*** Opening of THE RECORDS ***

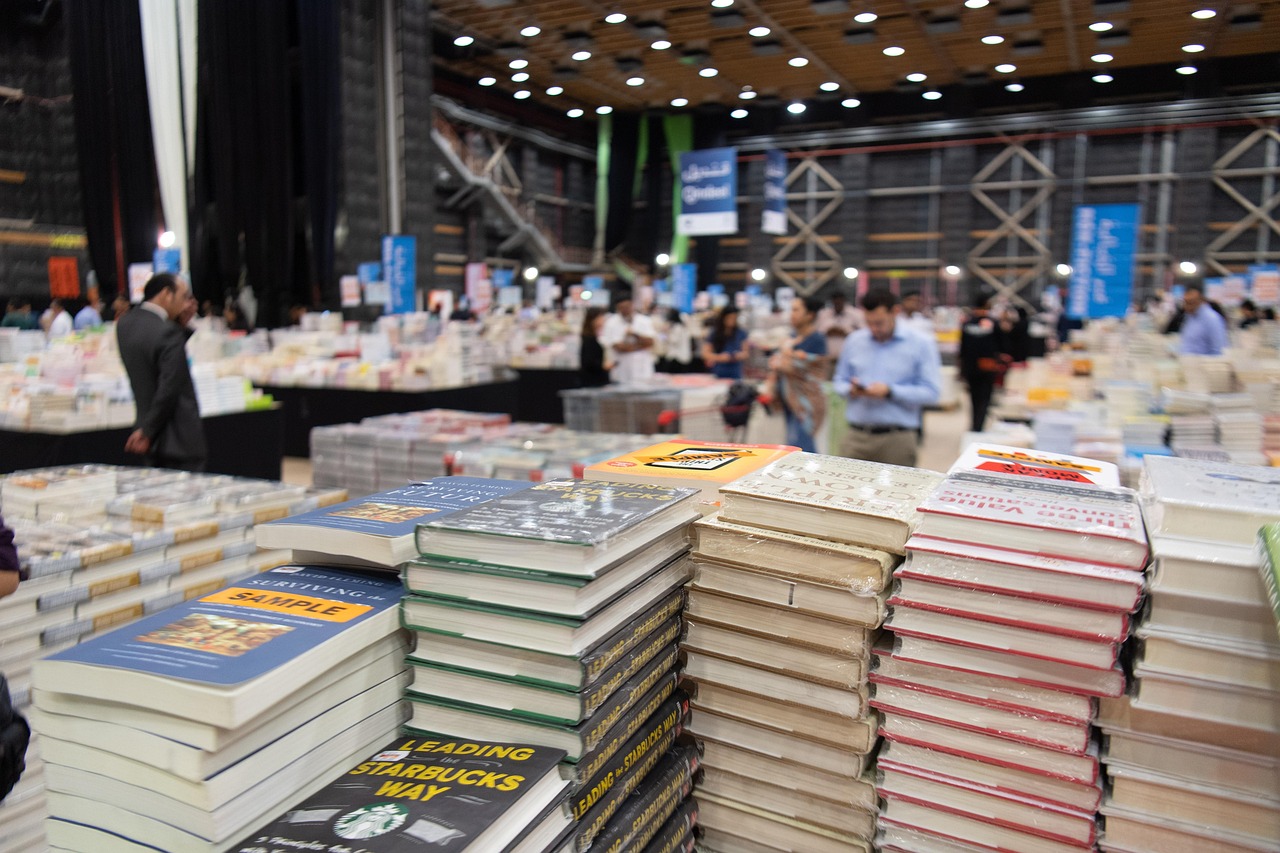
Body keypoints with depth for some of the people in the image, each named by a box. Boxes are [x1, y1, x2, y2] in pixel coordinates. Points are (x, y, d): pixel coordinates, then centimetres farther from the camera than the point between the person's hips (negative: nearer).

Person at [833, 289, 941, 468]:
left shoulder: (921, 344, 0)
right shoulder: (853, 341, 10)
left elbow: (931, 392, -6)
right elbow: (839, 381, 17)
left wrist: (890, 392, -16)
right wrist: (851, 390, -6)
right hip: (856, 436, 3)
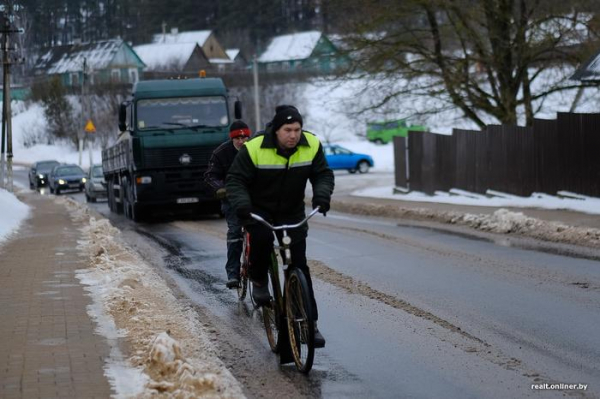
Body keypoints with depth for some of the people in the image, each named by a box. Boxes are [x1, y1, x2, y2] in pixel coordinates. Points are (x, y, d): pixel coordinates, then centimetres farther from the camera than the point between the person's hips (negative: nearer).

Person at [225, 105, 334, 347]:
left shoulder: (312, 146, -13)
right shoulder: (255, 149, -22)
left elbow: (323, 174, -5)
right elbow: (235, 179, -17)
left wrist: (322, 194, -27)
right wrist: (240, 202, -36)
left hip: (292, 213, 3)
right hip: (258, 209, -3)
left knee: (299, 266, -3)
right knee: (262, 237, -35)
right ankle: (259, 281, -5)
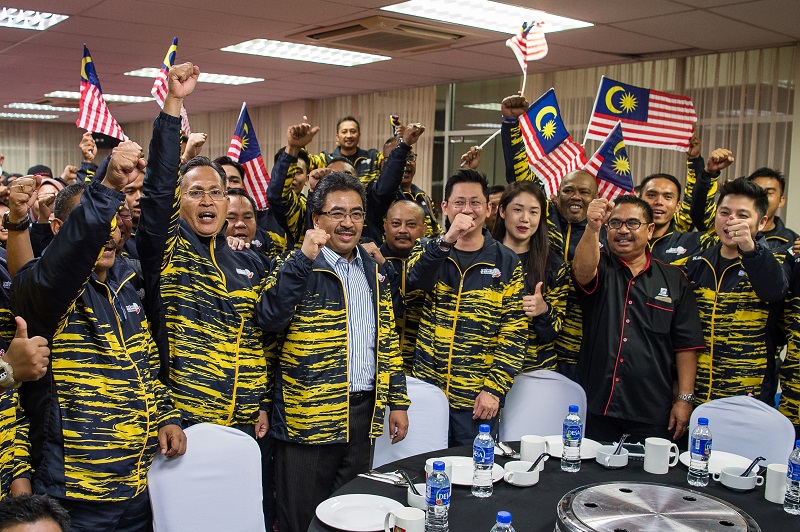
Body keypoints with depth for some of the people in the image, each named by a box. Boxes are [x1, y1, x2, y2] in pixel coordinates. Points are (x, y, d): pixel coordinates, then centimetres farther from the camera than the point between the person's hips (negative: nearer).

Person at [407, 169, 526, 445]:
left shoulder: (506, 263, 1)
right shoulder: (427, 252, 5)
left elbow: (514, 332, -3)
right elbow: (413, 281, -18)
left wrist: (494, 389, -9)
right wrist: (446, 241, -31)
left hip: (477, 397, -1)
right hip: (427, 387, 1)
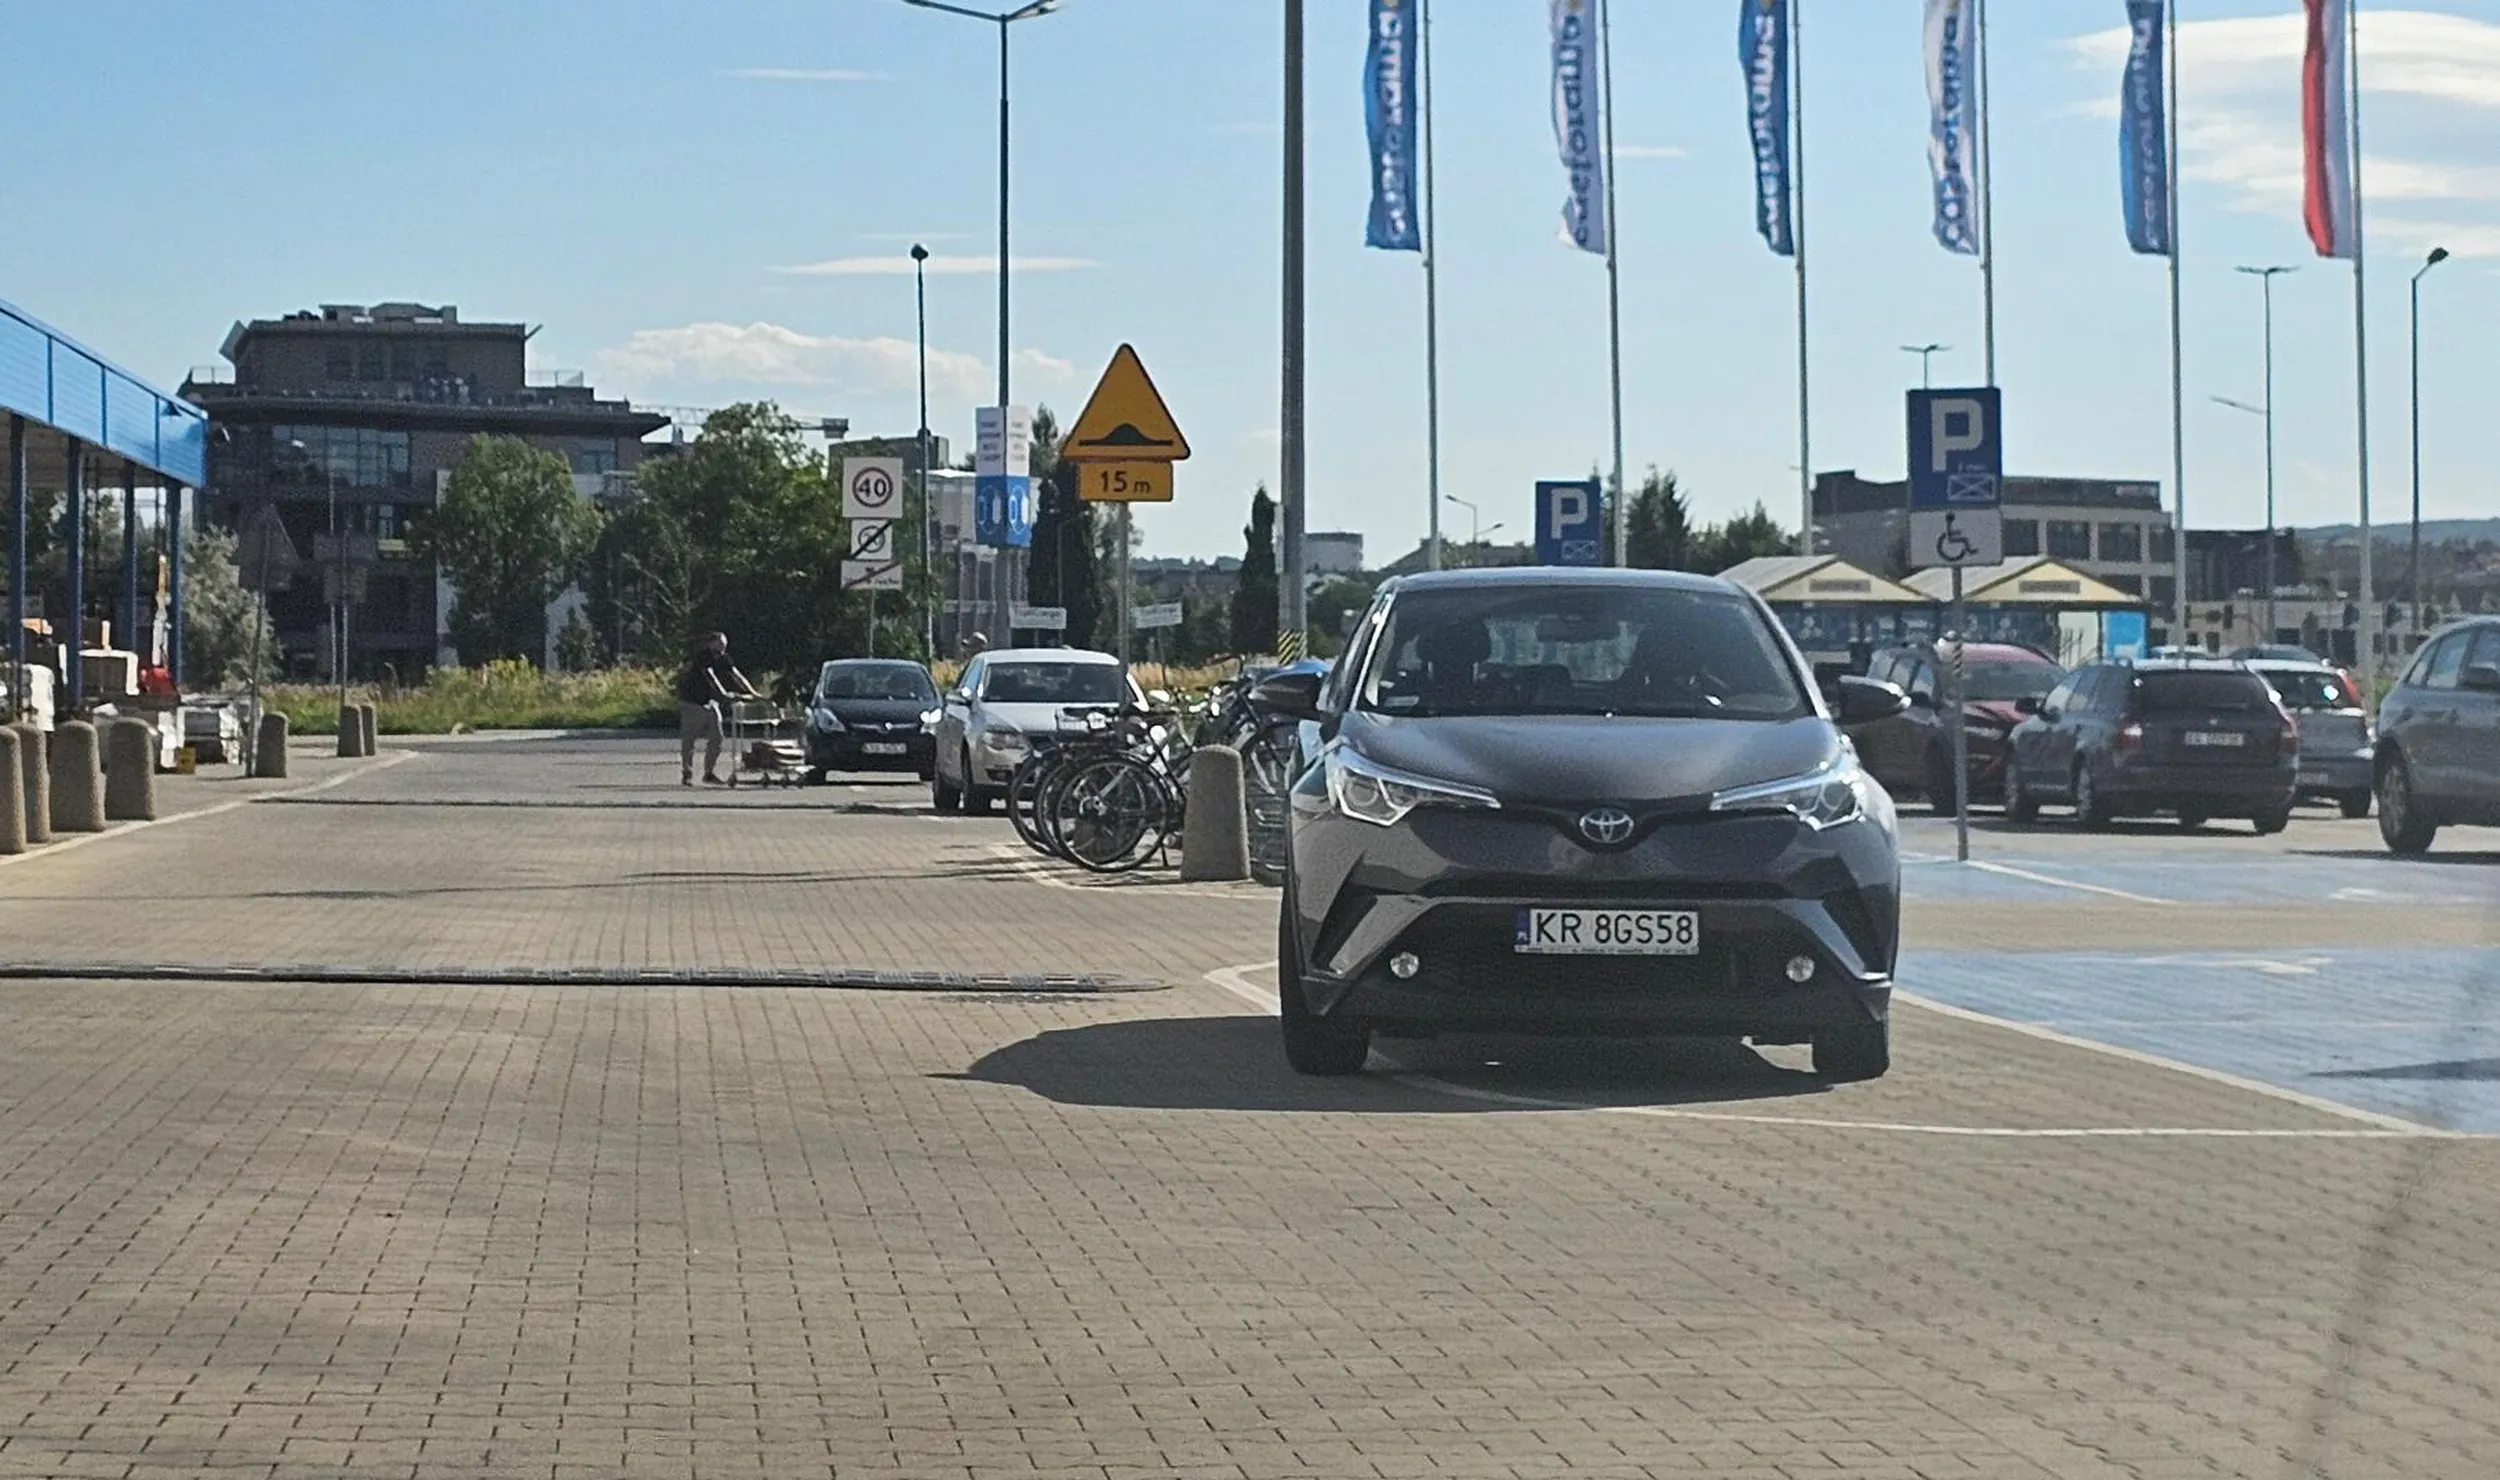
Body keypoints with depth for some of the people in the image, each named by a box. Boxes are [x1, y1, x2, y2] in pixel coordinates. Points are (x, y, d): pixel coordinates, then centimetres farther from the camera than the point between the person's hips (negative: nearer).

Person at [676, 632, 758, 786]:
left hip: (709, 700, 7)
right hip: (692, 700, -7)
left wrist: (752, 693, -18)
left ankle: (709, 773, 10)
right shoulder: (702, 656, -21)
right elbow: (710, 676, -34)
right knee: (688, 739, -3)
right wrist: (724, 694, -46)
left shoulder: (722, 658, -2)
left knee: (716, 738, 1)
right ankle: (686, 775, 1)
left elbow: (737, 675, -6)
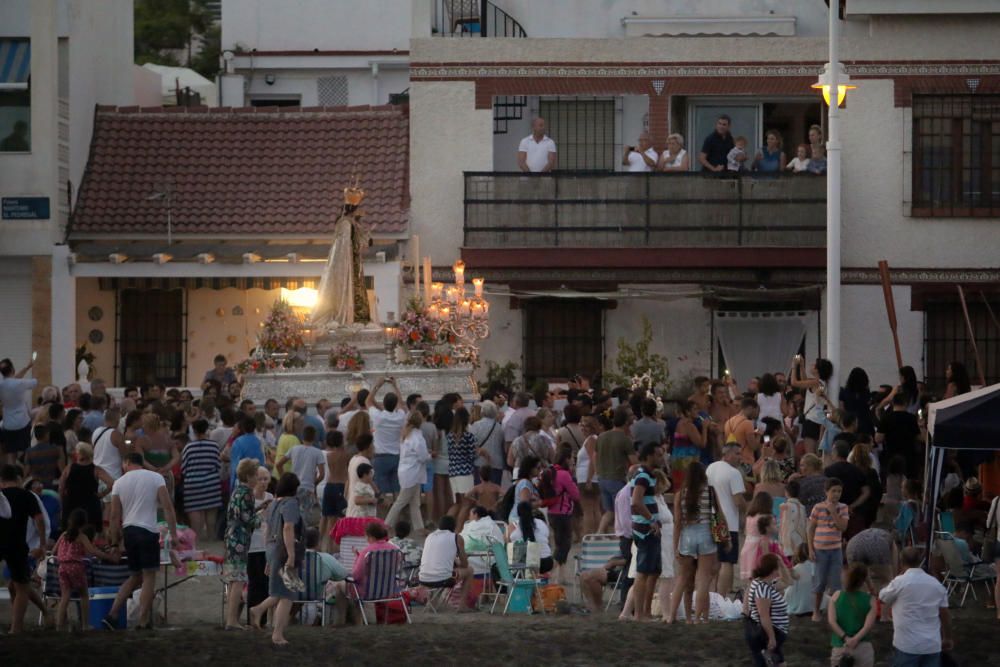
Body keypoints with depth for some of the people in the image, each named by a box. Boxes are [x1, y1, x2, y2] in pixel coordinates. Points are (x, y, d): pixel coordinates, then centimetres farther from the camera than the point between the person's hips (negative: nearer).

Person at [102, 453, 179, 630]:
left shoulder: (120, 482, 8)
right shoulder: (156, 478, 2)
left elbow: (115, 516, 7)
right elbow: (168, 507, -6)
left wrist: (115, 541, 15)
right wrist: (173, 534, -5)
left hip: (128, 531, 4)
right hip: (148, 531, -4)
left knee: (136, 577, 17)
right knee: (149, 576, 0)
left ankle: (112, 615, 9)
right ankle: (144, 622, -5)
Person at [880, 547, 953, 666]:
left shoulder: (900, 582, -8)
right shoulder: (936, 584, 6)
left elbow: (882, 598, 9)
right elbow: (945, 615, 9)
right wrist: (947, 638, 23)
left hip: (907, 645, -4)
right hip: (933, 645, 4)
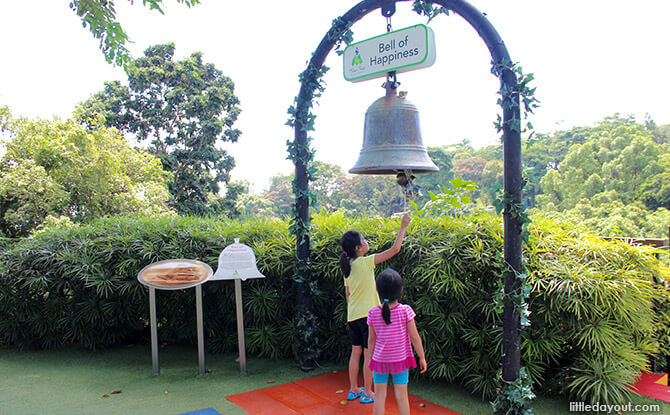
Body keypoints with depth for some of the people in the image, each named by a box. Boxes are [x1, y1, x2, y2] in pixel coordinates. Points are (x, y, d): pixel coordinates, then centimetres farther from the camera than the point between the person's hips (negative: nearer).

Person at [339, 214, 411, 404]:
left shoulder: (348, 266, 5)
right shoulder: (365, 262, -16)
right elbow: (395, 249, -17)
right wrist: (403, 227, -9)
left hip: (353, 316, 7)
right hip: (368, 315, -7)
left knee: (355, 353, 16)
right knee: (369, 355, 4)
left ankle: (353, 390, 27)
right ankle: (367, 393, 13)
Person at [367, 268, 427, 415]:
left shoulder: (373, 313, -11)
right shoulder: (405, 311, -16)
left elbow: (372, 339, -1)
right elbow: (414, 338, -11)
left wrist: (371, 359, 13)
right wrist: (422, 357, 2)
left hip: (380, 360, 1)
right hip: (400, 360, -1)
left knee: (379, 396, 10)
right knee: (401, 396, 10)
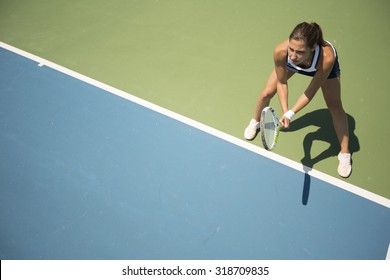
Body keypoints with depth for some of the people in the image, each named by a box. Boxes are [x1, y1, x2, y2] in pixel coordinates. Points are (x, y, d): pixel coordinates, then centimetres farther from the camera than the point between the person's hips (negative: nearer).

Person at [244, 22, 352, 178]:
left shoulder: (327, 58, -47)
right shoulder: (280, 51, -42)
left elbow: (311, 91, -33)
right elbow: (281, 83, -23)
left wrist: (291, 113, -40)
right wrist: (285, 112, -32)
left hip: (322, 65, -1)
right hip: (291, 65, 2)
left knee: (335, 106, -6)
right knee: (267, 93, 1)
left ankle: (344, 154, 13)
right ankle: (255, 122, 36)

*** Close of THE RECORDS ***

## PROBLEM STATEMENT
The records above should be written out in full and unchanged, except that pictures are dropped.

## SOLUTION TO THE PROBLEM
Body keypoints with depth for some of the people in the image, each named by a box. Boxes are [x1, y1, x2, y2] in pixel coordinates. Points are (x, y, d): pixel coordinates, then centimetres farther from the camera than the point between the person's hips (negative: nearer).

Person at [833, 289, 941, 468]:
left shoulder: (921, 344, 0)
right shoulder: (853, 341, 10)
left elbow: (931, 392, -6)
right elbow: (839, 381, 17)
left wrist: (890, 392, -16)
right wrist: (851, 390, -6)
right hip: (856, 436, 3)
Body keypoints with depth for some of the people in the image, each named by a box. Boxes are [x1, y1, x2, y2] in pixel coordinates. Points are (x, y, d): pixel coordinates, then centimetres farther from the camera than the point between the person's hips (negative: nearer).

Person at [225, 105, 334, 347]:
left shoulder: (312, 146, -13)
right shoulder: (255, 149, -22)
left elbow: (323, 174, -5)
right elbow: (235, 179, -17)
left wrist: (322, 194, -27)
right wrist: (240, 202, -36)
left hip: (292, 213, 3)
right hip: (258, 209, -3)
left knee: (299, 266, -3)
right knee: (262, 237, -35)
right ankle: (259, 281, -5)
Body keypoints with depth for some of the people in the image, each named by a box. Boxes are [x1, y1, x2, y2] in pixel coordinates. Points are (x, y, d): pixel coordinates, then centimetres farther from the camera than the point between the person's hips (negative: nearer).

Person at [407, 169, 526, 445]:
left shoulder: (506, 263, 1)
right shoulder: (427, 252, 5)
left elbow: (514, 332, -3)
right elbow: (413, 281, -18)
left wrist: (494, 389, -9)
right wrist: (446, 241, -31)
left hip: (477, 397, -1)
right hip: (427, 387, 1)
Body keypoints with depth for some of the people in the image, each named by a box. Boxes are [x1, y1, x2, y2] in pixel coordinates. Points are (x, y, d): pixel coordinates, then centimetres farther from the camera than the point between the person's hips (negative: nearer).

Person at [676, 632, 758, 786]:
left hip: (709, 700, 7)
right hip: (692, 700, -7)
left wrist: (752, 693, -18)
left ankle: (709, 773, 10)
right shoulder: (702, 656, -21)
right elbow: (710, 676, -34)
right knee: (688, 739, -3)
right wrist: (724, 694, -46)
left shoulder: (722, 658, -2)
left knee: (716, 738, 1)
right ankle: (686, 775, 1)
left elbow: (737, 675, -6)
Body keypoints with depth for some of the people in the image, each named by a box. Boxes are [x1, y1, x2, y2] in pixel coordinates. Points are (x, y, d): pixel coordinates, then centimetres farther from the camera than the point between the person's hips (negative: nearer).

Person at [102, 453, 179, 630]:
left shoulder: (120, 482, 8)
right shoulder: (156, 478, 2)
left elbow: (115, 516, 7)
right elbow: (168, 507, -6)
left wrist: (115, 541, 15)
right wrist: (173, 534, -5)
left hip: (128, 531, 4)
right hip: (148, 531, -4)
left knee: (136, 577, 17)
right knee: (149, 576, 0)
left ankle: (112, 615, 9)
right ankle: (144, 622, -5)
Person at [880, 547, 953, 666]:
left shoulder: (900, 582, -8)
right shoulder: (936, 584, 6)
left elbow: (882, 598, 9)
right elbow: (945, 615, 9)
right wrist: (947, 638, 23)
left hip: (907, 645, -4)
right hip: (933, 645, 4)
Body keypoints with depth for some of the people in the image, each named by a box. Boxes are [x1, y1, x2, y2] in pixel coordinates. Points are (x, y, d): pixel coordinates, then centimetres farther from the camera than the point between the person's hips (negative: nearer).

Person at [339, 214, 411, 404]:
left shoulder: (348, 266, 5)
right shoulder: (365, 262, -16)
right elbow: (395, 249, -17)
right wrist: (403, 227, -9)
left hip: (353, 316, 7)
right hip: (368, 315, -7)
left knee: (355, 353, 16)
right knee: (369, 355, 4)
left ankle: (353, 390, 27)
right ankle: (367, 393, 13)
Person at [367, 268, 427, 415]:
left shoulder: (373, 313, -11)
right shoulder: (405, 311, -16)
left elbow: (372, 339, -1)
right elbow: (414, 338, -11)
left wrist: (371, 359, 13)
right wrist: (422, 357, 2)
left hip: (380, 360, 1)
right hip: (400, 360, -1)
left knee: (379, 396, 10)
right knee: (401, 396, 10)
Body keypoints with depth for some of the people in the image, each named by a box. Boxes are [x1, y1, x2, y2] in pixel coordinates. Points are (x, y, d): pixel coordinates, then centimetres farther from the camera than the point between the person's hips (negative: nearer).

Person at [244, 22, 352, 178]:
left shoulder: (327, 58, -47)
right shoulder: (280, 51, -42)
left elbow: (311, 91, -33)
right elbow: (281, 83, -23)
left wrist: (291, 113, -40)
right wrist: (285, 112, -32)
left hip: (322, 65, -1)
right hip: (291, 65, 2)
left knee: (335, 106, -6)
right knee: (267, 93, 1)
left ankle: (344, 154, 13)
right ankle: (255, 122, 36)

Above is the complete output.